La résistance biologique des sols à certaines maladies a été attestée par la disparition de cette résistance dans un échantillon du sol quand il est stérilisé. Des chercheurs de l’INRA ont mis en évidence qu’il existe 10 fois plus de fusariums spp sauvages dans un sol résistant de Châteaurenard que dans le sol sensible d’Ouroux (Dt du Rhône) alors que l’agent pathogène, le fusarium vasculaire, s’installe à des niveaux comparables dans les deux sols. En l’absence de plante sensible, la population de l’agent pathogène évolue peu au cours du temps aussi bien dans le sol résistant que dans le sol sensible et il persiste plus d’un an après son introduction. En présence d’une plante sensible, la population de l’agent pathogène tend à augmenter en terre sensible en relation avec l’évolution de la maladie (10).
Dans le passé, la lutte contre les organismes pathogènes d’origine tellurique faisait appel à des substances toxiques pour l’environnement. Aujourd’hui, ces substances sont le plus souvent interdites. En agriculture intégrée, ces substances sont remplacées par la mise en place de pratiques culturales adaptées comme les rotations qui permettent de rompre le cycle de développement de certains pathogènes, ou l’augmentation du pH par le chaulage des terres acides qui s’accompagne d’une réduction de gravité de la fusariose. On cherche à augmenter la biodiversité microbienne par l’apport d’amendements organiques compostés. Des études ont montré qu’une perte de 30 % de la diversité microbienne du sol induit de 3 à 5 le temps de résidence des micro-organismes pathogènes dans le sol (11). On cherche aussi à introduire des préparations contenant des spores d’agents bactériens tels que le pseudomonas ou le Coniothyrium minitans. En agriculture intégrée, l’entretien de la biomasse des sols par un apport conséquent et permanent en matière organique favorisant la microflore utile, est devenu incontournable comme moyen de lutte complémentaire contre les maladies des végétaux.
a) Arbuscules : excroissances de mycélium de champignon présentes dans les cellules des parties souterraines de l’hôte ayant la forme d’un petit arbre.
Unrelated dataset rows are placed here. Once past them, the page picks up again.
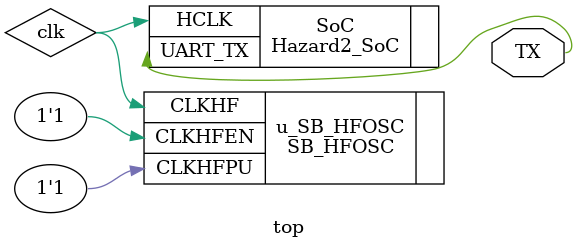
<source format=v>
module top (
    output wire TX
);
    wire clk;


    SB_HFOSC #(
    .CLKHF_DIV("0b11")  
    ) u_SB_HFOSC (
        .CLKHFPU(1'b1),
        .CLKHFEN(1'b1),
        .CLKHF(clk)
    );


    Hazard2_SoC SoC(
    .HCLK(clk),
    .UART_TX(TX)
    );


endmodule
</source>
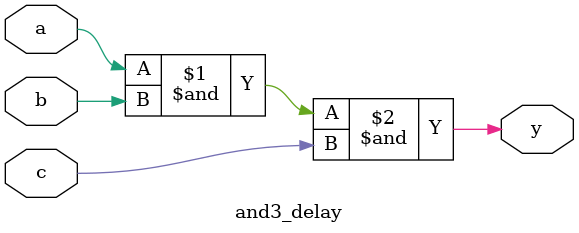
<source format=sv>
module and3_delay (
    input  logic a,
    input  logic b,
    input logic c,
    output logic y
);
assign y = (a & b & c);
endmodule
</source>
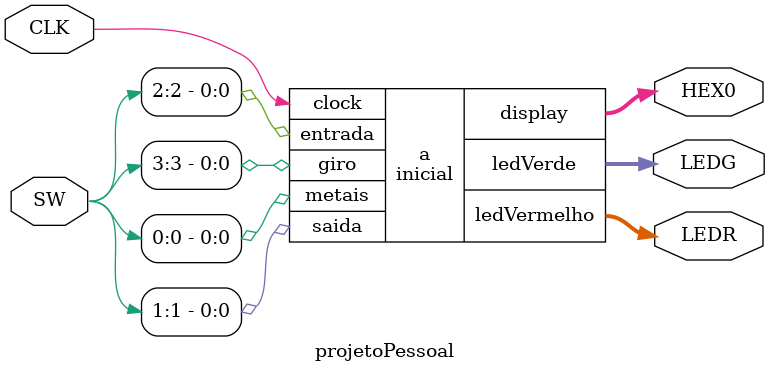
<source format=v>
module inicial ( giro, entrada, saida, metais, ledVerde, ledVermelho, display, clock );
	input giro, entrada, saida, metais, clock;
	output [1:0] ledVerde, ledVermelho;
	output [6:0] display;

	reg [2:0] estado;
	reg [3:0] tmp;
	reg [1:0] tmpLedVerde, tmpLedVermelho;
	reg [6:0] tmpDisplay;

	parameter A = 3'b000, B = 3'b001, C = 3'b010, D = 3'b011, E = 3'b100;

	initial estado = A;

	always @( posedge clock ) begin
			tmp = { giro, entrada, saida, metais }; 

          	case( estado )
          			A: begin
								tmpLedVerde = 2'b00;
								tmpLedVermelho = 2'b00;
								tmpDisplay = 7'b1111001;

								if( tmp == 4'b1100 )
									estado = B;
								if( tmp == 4'b1101 | tmp == 4'b1111 )
									estado = C;
								if( tmp == 4'b1110 )
									estado = D;
								if( tmp == 4'b1010 )
									estado = E;

							end

          			B: begin
								tmpLedVerde = 2'b01;
								tmpLedVermelho = 2'b00;
								tmpDisplay = 7'b0100100;

								if( tmp == 4'b0000 | tmp == 4'b1000 )
									estado = A;
								if( tmp == 4'b1101 )
									estado = C;
								if( tmp == 4'b1110 | tmp == 4'b1111 )
									estado = D;
								if( tmp == 4'b1010 | tmp == 4'b1011 )
									estado = E;

							end

          			C: begin
								tmpLedVerde = 2'b00;
								tmpLedVermelho = 2'b01;
								tmpDisplay = 7'b0110000;

								if( tmp == 4'b0100 | tmp == 4'b1100 )
									estado = B;
								if( tmp == 4'b0000 | tmp == 4'b1000 )
									estado = A;
								if( tmp == 4'b0110 | tmp == 4'b1110 )
									estado = D;
								if( tmp == 4'b1010 )
									estado = E;

							end

          			D: begin
								tmpLedVerde = 2'b10;
								tmpLedVermelho = 2'b10;
								tmpDisplay = 7'b0011001;

								if( tmp == 4'b0111 | tmp == 4'b1111 )
									estado = C;
								if( tmp == 4'b1100 )
									estado = B;
								if( tmp == 4'b1010 )
									estado = E;
								if( tmp == 4'b0000 | tmp == 4'b1000 )
									estado = A;

							end

						E: begin
								tmpLedVerde = 2'b00;
								tmpLedVermelho = 2'b00;
								tmpDisplay = 7'b0010010;

								if( tmp == 4'b0000 | tmp == 4'b1000 )
									estado = A;
								if( tmp == 4'b0110 | tmp == 4'b1110 )
									estado = D;
								if( tmp == 4'b1100 )
									estado = B;
								if( tmp == 4'b1101 )
									estado = C;

							end

          			default: estado = A;

          	endcase
	end

	assign ledVerde = tmpLedVerde;
	assign ledVermelho = tmpLedVermelho;
	assign display = tmpDisplay;

endmodule

module projetoPessoal ( SW,LEDG, LEDR, HEX0, CLK );
	input [3:0] SW;
	input CLK;
	output [1:0] LEDG, LEDR;
	output [6:0] HEX0;

	inicial a( SW[3], SW[2], SW[1], SW[0], LEDG, LEDR, HEX0, CLK );
endmodule

</source>
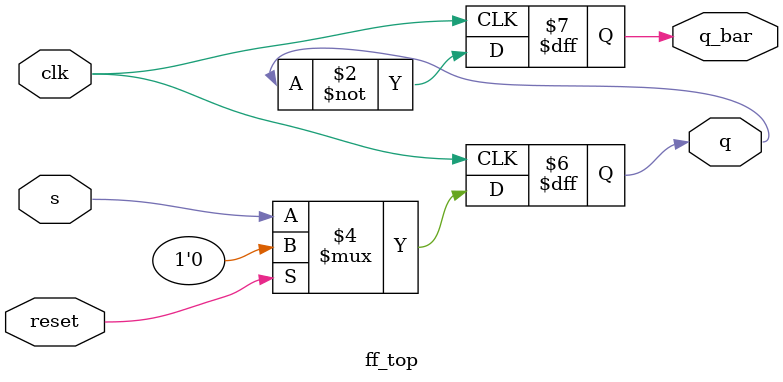
<source format=sv>

module ff_top(
    input logic clk,
    input logic s,
    input logic reset,
    output logic q,
    output logic q_bar
);

always_ff @(posedge clk) begin
    if (reset)
        q <= 1'b0;
    else
        q <= s;
    q_bar <= ~q;
end

endmodule

</source>
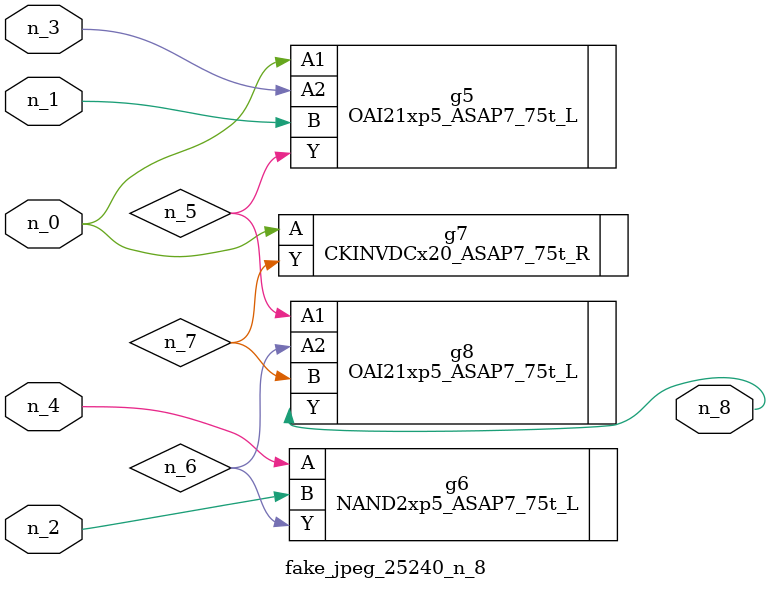
<source format=v>
module fake_jpeg_25240_n_8 (n_3, n_2, n_1, n_0, n_4, n_8);

input n_3;
input n_2;
input n_1;
input n_0;
input n_4;

output n_8;

wire n_6;
wire n_5;
wire n_7;

OAI21xp5_ASAP7_75t_L g5 ( 
.A1(n_0),
.A2(n_3),
.B(n_1),
.Y(n_5)
);

NAND2xp5_ASAP7_75t_L g6 ( 
.A(n_4),
.B(n_2),
.Y(n_6)
);

CKINVDCx20_ASAP7_75t_R g7 ( 
.A(n_0),
.Y(n_7)
);

OAI21xp5_ASAP7_75t_L g8 ( 
.A1(n_5),
.A2(n_6),
.B(n_7),
.Y(n_8)
);


endmodule
</source>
b) Les bactériocides se diffèrent des antibiotiques par leur spectre relativement étroit et ne sont toxiques que pour les bactéries étroitement productrice.
1) Antoun et Kloepper, 2001
2) Sol : interface fragile P. Stengel, S. Gelin INRA 1998.
3) Loper, 1988 , Paulitz et Loper, 1991 , Dwivedi et Johri, 2003
4) La Mycorhize à arbuscules : quels bénéfices pour l’homme et son environnement dans un contexte de développement durable - Anissa Lounès-Hadj Sahraoui. Synthèse Revue des Sciences et de la Technologie N° 26 avril 2013 - Université Badji Mokhtar Annaba – Algérie.
5) Les champignons mycorhiziens arbusculaires et leur symbiose végétale
6) La symbiose mycorhizienne – une association entre les plantes et les champignons – Jean Carbaye (Directeur de recherche INRA)
7) Glomalin: Hiding Place for a Third of the World's Stored Soil Carbon - United States Department of Agriculture - AgResearch Magazine
8) Vivant et al. 2013
9) Plant growth-promoting rhizobacteria (PGPR): Their potential as antagonists and biocontrol agents – genetic and molecular biology – dec 2012 - Anelise Beneduzi , Adriana Ambrosini , and Luciane MP Passaglia
10) Recherches sur la résistance des sols aux maladies. IX. - Dynamique des populations du Fusarium spp. et de Fusarium oxysporum f. sp. melonis dans un sol résistant et dans un sol sensible aux fusarioses vasculaires - Claude ALABOUVETTE, Yvonne COUTEAUDIER Jean LOUVET Marie-Louise SOULAS I.N.R. A., Station de Recherches sur la Flore pathogène dans le Sol, Dijon – agronomie 1984
11) Vivant et all – 2013 ; signalé dans l’atlas français des bactéries du sol.